III. Edward and Tara Mahoney's Motion for Summary Judgment (Motion 006)
As previously stated, "[t]he imposition of liability in a slip-and-fall case requires evidence that the defendants created the dangerous condition which caused the accident, or that they had actual or constructive notice of that condition and failed to remedy it within a reasonable time" (Perlongo v. Park City 3 4 Apts., Inc., 31 AD3d 409, 410 [2d Dept., 2006]). Constructive notice requires that the condition is "visible and apparent and existed for a sufficient length of time before the accident such that it could have been discovered and corrected" (id.). However, landowners owe no duty to warn of an open and obvious condition (Cupo v.

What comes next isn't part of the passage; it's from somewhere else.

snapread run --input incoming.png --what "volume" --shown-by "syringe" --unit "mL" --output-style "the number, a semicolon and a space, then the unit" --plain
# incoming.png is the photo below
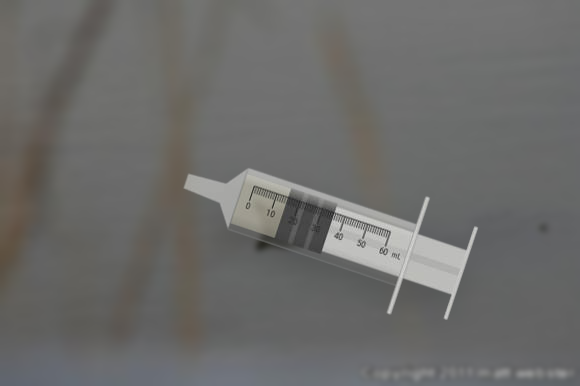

Karfunkel, 1 AD3d 48, 51-52 [2d Dept., 2003]).
Here, defendant Mahoneys have established their entitlement to summary judgment by establishing evidence that they had no involvement/supervision with the construction being performed in their home (Chance v. Felder, 33 AD3d 645, 645-646 [2d Dept 2006]; Zuckerman v. City of New York, 49 NY2d 557. Further, the defendant Mahoney's contend that the condition was open and obvious. In opposition, the plaintiff has successfully established that questions of fact exist regarding the nondelegable duty of the landowner Mahoney's to maintain the premises in a reasonably safe condition. Specifically, whether the Mahoney's were negligent in not inspecting the work performed in their attic and remedying the alleged "open and obvious" condition of the opening in the attic (Mooney v. Petro Inc., 51 AD3d 746, 747 [2d Dept., 2008]; Barbario v. Agramunt, 45 AD3d 514, 515 [2d Dept., 2007]). As a result, summary judgment is inappropriate (Chance v. Felder, 33 AD3d 645, 645-646 [2d Dept 2006]; Zuckerman v. City of New York, 49 NY2d 557).
Accordingly, it is
ORDERED that the defendant Anthony J. Guida's motion for summary judgment is hereby denied in its entirety and it is further,
ORDERED that the defendant Powerhouse Electrical Contractors, Inc.'s, motion for summary judgment is hereby denied in its entirety, and it is further
ORDERED that the defendant Edward and Tara Ann Mahoney's motion for summary judgment is hereby denied in its entirety, and it is further
ORDERED that the Clerk enter judgment accordingly.
THIS IS THE DECISION AND ORDER OF THE COURT.